AI Article Synopsis

  • Autologous hematopoietic stem cell transplantation (HSCT) shows potential as an effective treatment for refractory Crohn's disease (CD) with high rates of clinical and endoscopic remission, but carries risks of mortality and adverse events.
  • A comprehensive meta-analysis included several studies, revealing that while autologous HSCT offers promise, it also presents a notable rate of transplant-related mortality (6.4%) and frequent cases of febrile neutropenia (83.2%).
  • Caution is advised when considering HSCT for CD, as further randomized controlled trials with larger samples and longer follow-up periods are necessary to better understand its outcomes and safety profile.

Article Abstract

Background: Autologous hematopoietic stem cell transplantation (HSCT) has been proposed for patients with refractory Crohn's disease (CD), but it is associated with mortality and adverse events; the balance between risks and benefits becomes significantly important in the therapy. The aim of the study was to assess the efficacy and safety of autologous HSCT therapy for refractory CD.

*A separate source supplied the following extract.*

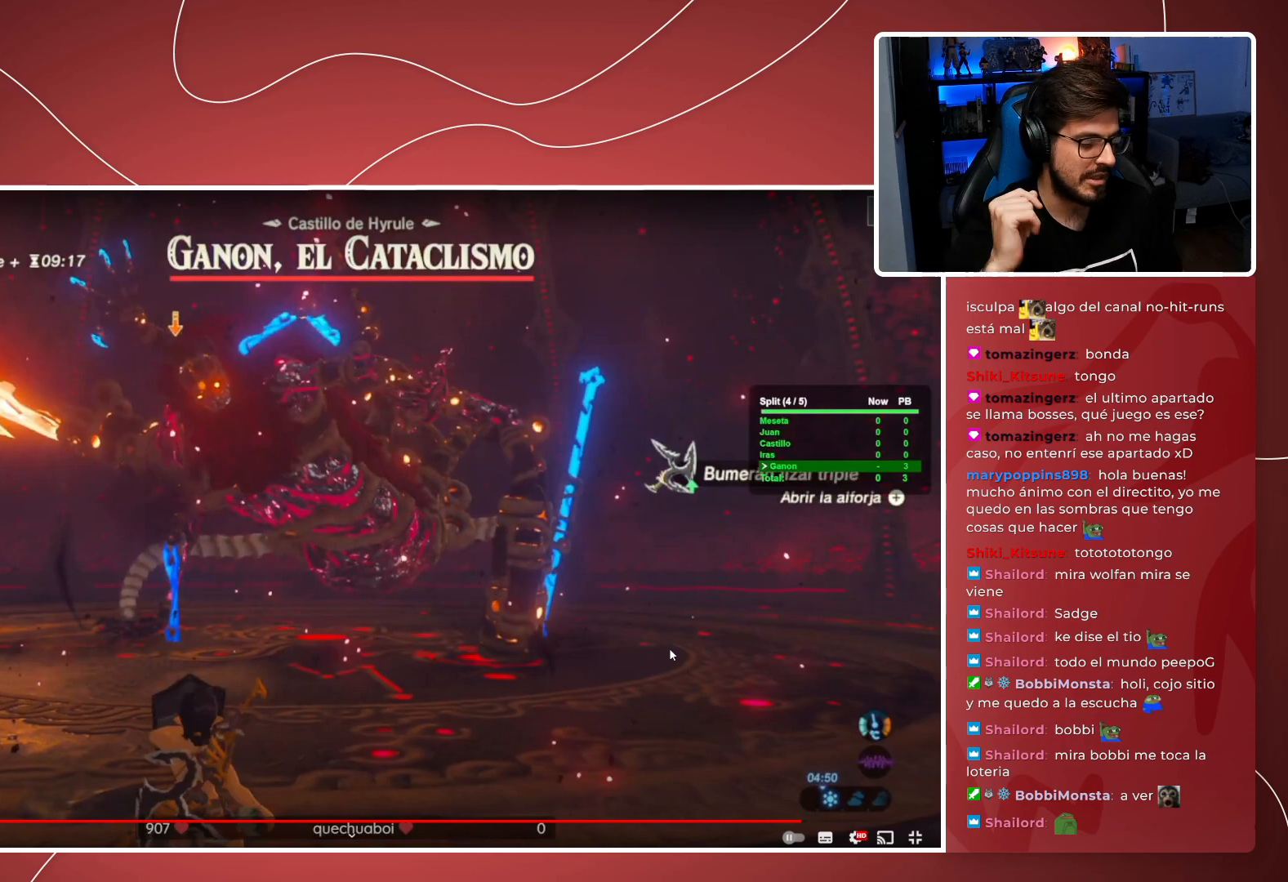
{"buttons": ["L2", "DPAD_DOWN"], "left_stick": "down", "right_stick": "center", "events": []}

Methods: We conducted a comprehensive search of PubMed, Embase, the Cochrane library, and Web of Science from inception to February 2017. The pooled estimate rates for efficacy and safety of refractory CD was performed by meta-analysis and reported according to the standard Cochrane guidelines and the PRISMA statement.

Results: Four prospective uncontrolled cohort studies, 4 prospective case series, and 1 randomized controlled trial (RCT) were included. Autologous HSCT had a high rate of clinical and endoscopic remission in refractory CD [79.4%, 95% confidence interval (95% CI): 0.550-0.924; 81.9%, 95% CI: 0.603-0.931, respectively]. In the case of safety, it had a relatively high incidence rate of transplant-related mortality (6.4%, 95% CI: 0.028-0.140). A significant association was observed between autologous HSCT and the incidence of febrile neutropenia (83.2%, 95% CI: 0.632-0.934). About 18.5% (95% CI: 0.061-0.442) of patients with refractory CD reached clinical remission at mobilization phase. Besides, 82.1% (95% CI: 0.692-0.903) and 54.1% (95% CI: 0.261-0.797) patients with refractory CD could achieve immunosuppressive-free and steroid-free remission for at least 12 months after the therapy.

Conclusion: Autologous HSCT could be a complicated treatment with relatively high mortality and significantly high efficacy for refractory CD, which should be used with caution. However, more RCTs of larger samples using refined and standardized protocols and longer period of follow-up time are needed to further assess the outcomes of autologous HSCT therapy.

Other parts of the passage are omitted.